Here are some thoughts on James 2 from brother Dave who wrote the following on his blog: (posted Sunday May 29th, 3:10pm)
While I’m on the subject of Bethel Hill, brother Chris led us in another excellent discussion of the book of James during our Sunday School class this morning. Today we were in chapter 2, a passage where James is very clear that God is no respecter of persons, which is a subject that is near and dear to my own heart as I was raised as an ethnic minority in Hawaii. Chris made it very clear that for us to show partiality of any kind would be a sin against the character of God. I don’t speak up all that often in Sunday School, but this morning I felt led to make two observations.
1) My first point was a theological one. The way we treat other people reveals what we believe about God. That is to say, favoritism has no place in the Christian life because it is contrary to the nature and character of God. Funny, I said to the class, how we Christians can study the so-called “attributes” of God — His omnipresence, His omniscience, His omnipotence, His immutability, His eternality, etc. — and yet fail to say anything about God’s impartiality.
2) I made my second point with something of the sensation of a man about to jump off a cliff with a cannonball tied to his leg. But it was a point I felt I had to make, especially in view of all the American flags flying everywhere on the church campus this morning, it being Memorial Day weekend. Our God is a color blind God, I said. I added: Our God is a dollar blind God. Our God is a status blind God. And then I said this: Our God is a nation blind God. To say or to imply that America is somehow a “holy nation” is, in my humble estimation, blasphemous.
The household of God (to which I belong by God’s grace) is the only holy nation on earth. It includes in its membership all Christians of all ages, all nationalities, all levels of social strata, all levels of intelligence. The lesson is clear. From the moment of my conversion to Christ, and from the moment of your conversion to Christ, we have been in fellowship with every other Christian in the world, be they American or Ethiopian or Chinese or Iraqi or Iranian. The Bible tells us “we are all one in Christ Jesus” — and that includes our guest speaker this morning who came to us from southern India.
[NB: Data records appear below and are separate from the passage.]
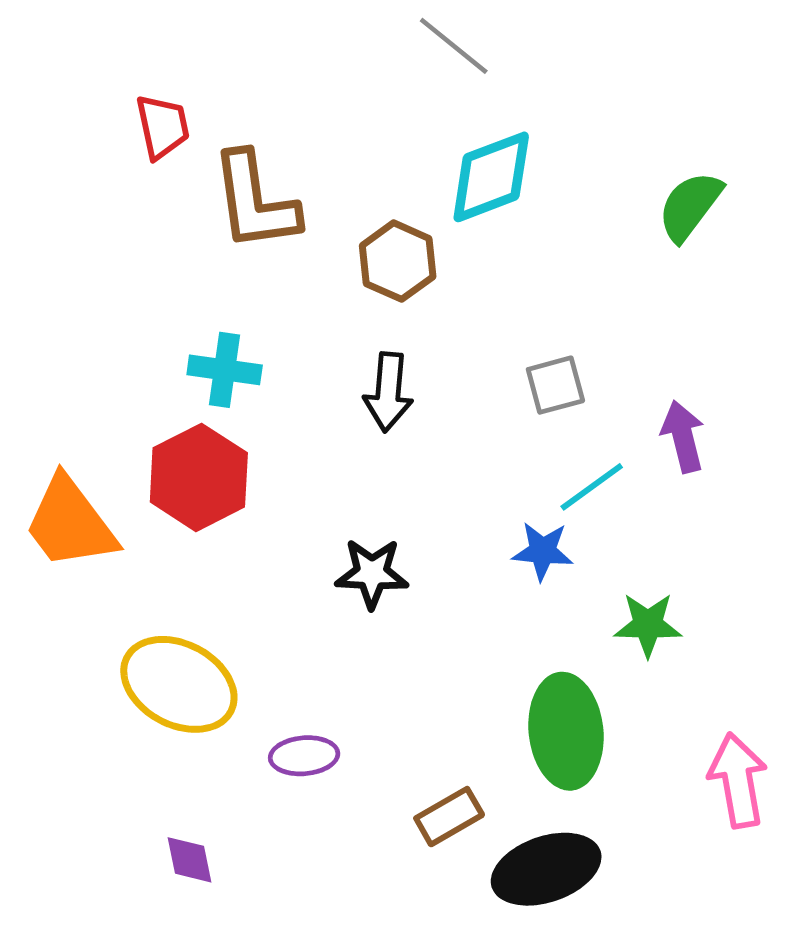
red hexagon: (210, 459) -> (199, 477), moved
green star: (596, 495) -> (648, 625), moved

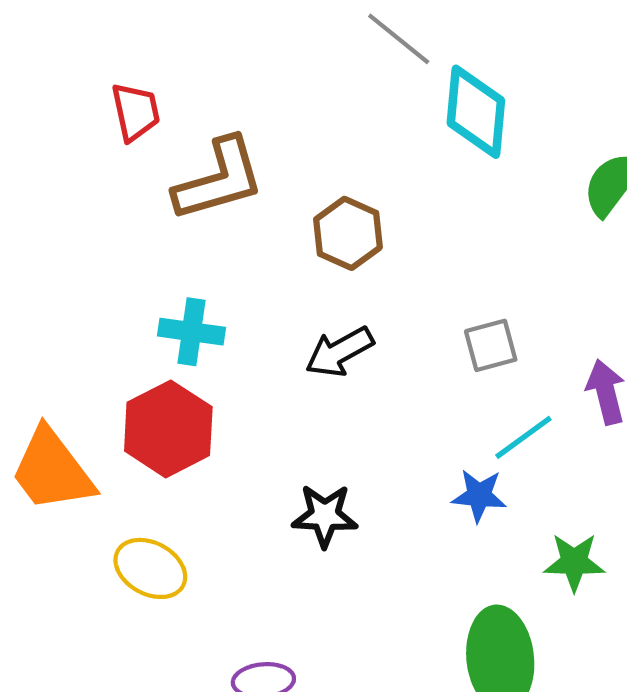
cyan diamond: (491, 177) -> (476, 112), moved, turned -64
brown L-shape: (255, 201) -> (219, 179), turned -98
black arrow: (388, 392) -> (340, 352), turned 56
yellow ellipse: (179, 684) -> (150, 568), moved, size x0.7

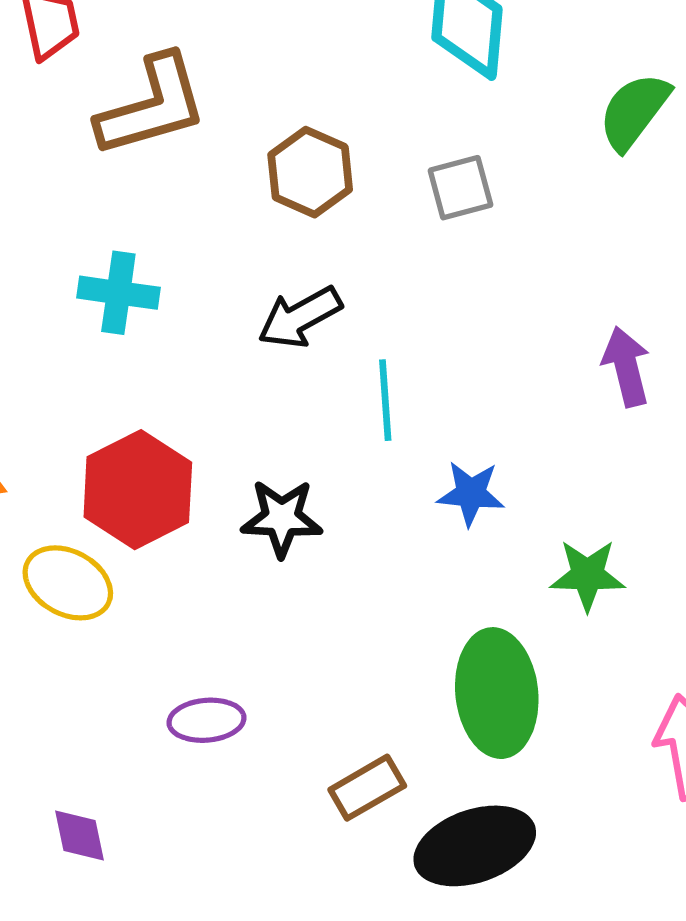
gray square: (491, 345) -> (460, 188), moved
red hexagon: (168, 429) -> (138, 490), moved
cyan line: (523, 437) -> (385, 400), moved, turned -58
It is here, on the national level, that we are called upon to demonstrate to a lost world the reality of our fellowship. We are bound together by a unity that goes far beyond mere geography or nationality let alone hobby or personal interest or political affiliation or denomination. Only when we learn to see ourselves as this kind of a holy nation, only when we learn to treasure that kind of fellowship, only when we experience this kind of trans-national love, will we fulfill our vocation as saints.
Beware of the sin of nationalism, my friends. A Christian is a citizen of a heavenly commonwealth because he or she belongs to the holy nation of the people of God. This, and this alone, is the only Christian nation. Other nations may contain Christians, and they may be influenced to one degree or another by Christian principles, but there will never be a Christian nation except the people redeemed by the blood of Christ.
Of course, to be sure, our esteemed and beloved brother is *not* saying you can’t be proud to be an American or rejoice in our freedoms and so on… he is, however, without a doubt, warning us of nationalism. Thanks for the prophetic words brother Dave.